■ **Your instructions**:
Reproduce the text of all the data below with every occurrence of "Бекер" substituted by "Беккер" and everything else left unchanged. Omit the pictures from your answer.

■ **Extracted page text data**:
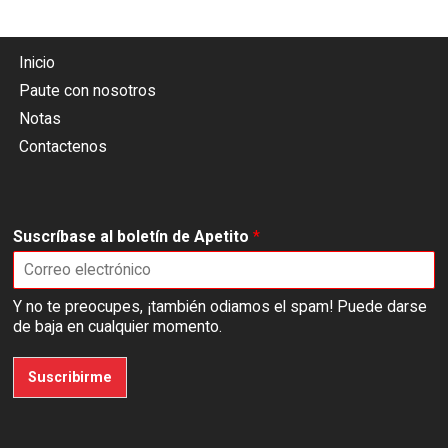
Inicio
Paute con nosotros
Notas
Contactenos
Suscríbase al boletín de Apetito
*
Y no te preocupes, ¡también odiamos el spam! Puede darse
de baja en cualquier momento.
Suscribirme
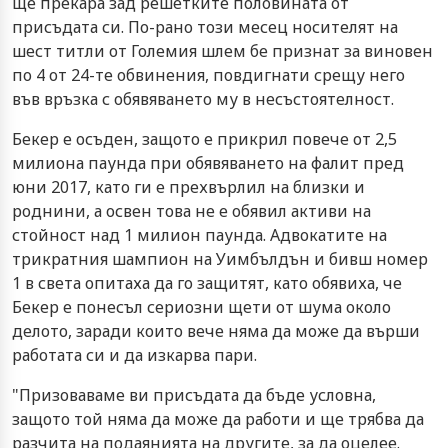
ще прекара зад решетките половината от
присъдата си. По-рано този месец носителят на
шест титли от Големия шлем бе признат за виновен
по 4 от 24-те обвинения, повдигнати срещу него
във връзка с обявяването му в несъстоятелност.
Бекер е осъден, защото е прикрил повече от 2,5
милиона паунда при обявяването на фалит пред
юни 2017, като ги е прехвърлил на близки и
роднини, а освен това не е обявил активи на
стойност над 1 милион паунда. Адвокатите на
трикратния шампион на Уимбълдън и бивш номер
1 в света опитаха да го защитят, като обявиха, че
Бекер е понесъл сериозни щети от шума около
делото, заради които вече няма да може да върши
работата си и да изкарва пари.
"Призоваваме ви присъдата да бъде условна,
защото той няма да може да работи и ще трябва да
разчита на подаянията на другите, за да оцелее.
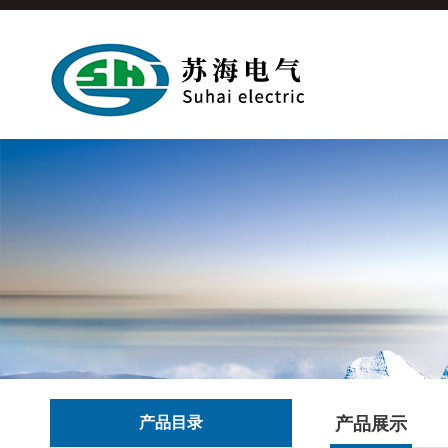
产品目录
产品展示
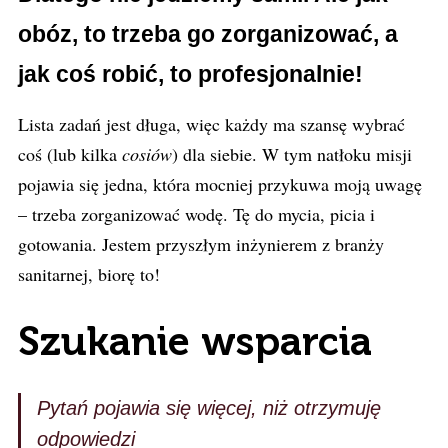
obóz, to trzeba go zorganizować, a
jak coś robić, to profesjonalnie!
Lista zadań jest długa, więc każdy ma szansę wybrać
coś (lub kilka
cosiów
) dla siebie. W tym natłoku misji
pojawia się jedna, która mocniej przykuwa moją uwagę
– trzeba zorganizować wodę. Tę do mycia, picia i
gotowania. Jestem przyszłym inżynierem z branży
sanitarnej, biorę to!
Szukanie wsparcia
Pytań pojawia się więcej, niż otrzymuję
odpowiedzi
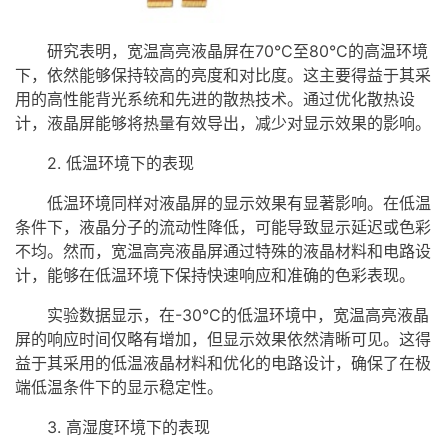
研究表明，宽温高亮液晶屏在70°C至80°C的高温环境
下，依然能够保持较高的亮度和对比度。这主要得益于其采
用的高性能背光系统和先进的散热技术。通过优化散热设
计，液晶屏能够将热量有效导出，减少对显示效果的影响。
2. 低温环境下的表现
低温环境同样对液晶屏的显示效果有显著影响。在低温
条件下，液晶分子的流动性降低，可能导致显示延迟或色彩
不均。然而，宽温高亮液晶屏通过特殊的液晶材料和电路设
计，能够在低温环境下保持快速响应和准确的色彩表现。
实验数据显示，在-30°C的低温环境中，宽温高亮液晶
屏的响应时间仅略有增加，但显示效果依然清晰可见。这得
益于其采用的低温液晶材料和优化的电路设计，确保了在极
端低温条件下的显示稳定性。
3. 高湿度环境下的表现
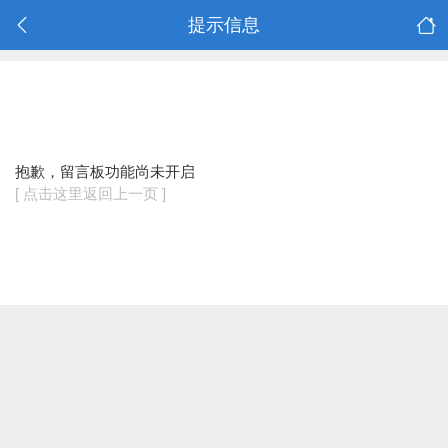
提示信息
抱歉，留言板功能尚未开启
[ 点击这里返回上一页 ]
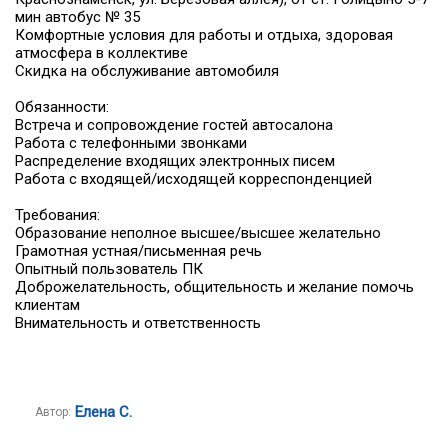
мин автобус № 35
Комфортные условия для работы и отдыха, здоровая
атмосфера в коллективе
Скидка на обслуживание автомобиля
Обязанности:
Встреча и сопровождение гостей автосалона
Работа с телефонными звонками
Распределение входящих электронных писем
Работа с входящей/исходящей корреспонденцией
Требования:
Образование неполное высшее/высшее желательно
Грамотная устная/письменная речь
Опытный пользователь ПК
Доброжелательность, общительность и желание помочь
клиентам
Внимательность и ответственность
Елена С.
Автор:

■ **Response**:
Inicio
Paute con nosotros
Notas
Contactenos
Suscríbase al boletín de Apetito
*
Y no te preocupes, ¡también odiamos el spam! Puede darse
de baja en cualquier momento.
Suscribirme
ще прекара зад решетките половината от
присъдата си. По-рано този месец носителят на
шест титли от Големия шлем бе признат за виновен
по 4 от 24-те обвинения, повдигнати срещу него
във връзка с обявяването му в несъстоятелност.
Беккер е осъден, защото е прикрил повече от 2,5
милиона паунда при обявяването на фалит пред
юни 2017, като ги е прехвърлил на близки и
роднини, а освен това не е обявил активи на
стойност над 1 милион паунда. Адвокатите на
трикратния шампион на Уимбълдън и бивш номер
1 в света опитаха да го защитят, като обявиха, че
Беккер е понесъл сериозни щети от шума около
делото, заради които вече няма да може да върши
работата си и да изкарва пари.
"Призоваваме ви присъдата да бъде условна,
защото той няма да може да работи и ще трябва да
разчита на подаянията на другите, за да оцелее.
产品目录
产品展示
obóz, to trzeba go zorganizować, a
jak coś robić, to profesjonalnie!
Lista zadań jest długa, więc każdy ma szansę wybrać
coś (lub kilka
cosiów
) dla siebie. W tym natłoku misji
pojawia się jedna, która mocniej przykuwa moją uwagę
– trzeba zorganizować wodę. Tę do mycia, picia i
gotowania. Jestem przyszłym inżynierem z branży
sanitarnej, biorę to!
Szukanie wsparcia
Pytań pojawia się więcej, niż otrzymuję
odpowiedzi
研究表明，宽温高亮液晶屏在70°C至80°C的高温环境
下，依然能够保持较高的亮度和对比度。这主要得益于其采
用的高性能背光系统和先进的散热技术。通过优化散热设
计，液晶屏能够将热量有效导出，减少对显示效果的影响。
2. 低温环境下的表现
低温环境同样对液晶屏的显示效果有显著影响。在低温
条件下，液晶分子的流动性降低，可能导致显示延迟或色彩
不均。然而，宽温高亮液晶屏通过特殊的液晶材料和电路设
计，能够在低温环境下保持快速响应和准确的色彩表现。
实验数据显示，在-30°C的低温环境中，宽温高亮液晶
屏的响应时间仅略有增加，但显示效果依然清晰可见。这得
益于其采用的低温液晶材料和优化的电路设计，确保了在极
端低温条件下的显示稳定性。
3. 高湿度环境下的表现
提示信息
抱歉，留言板功能尚未开启
[ 点击这里返回上一页 ]
мин автобус № 35
Комфортные условия для работы и отдыха, здоровая
атмосфера в коллективе
Скидка на обслуживание автомобиля
Обязанности:
Встреча и сопровождение гостей автосалона
Работа с телефонными звонками
Распределение входящих электронных писем
Работа с входящей/исходящей корреспонденцией
Требования:
Образование неполное высшее/высшее желательно
Грамотная устная/письменная речь
Опытный пользователь ПК
Доброжелательность, общительность и желание помочь
клиентам
Внимательность и ответственность
Елена С.
Автор:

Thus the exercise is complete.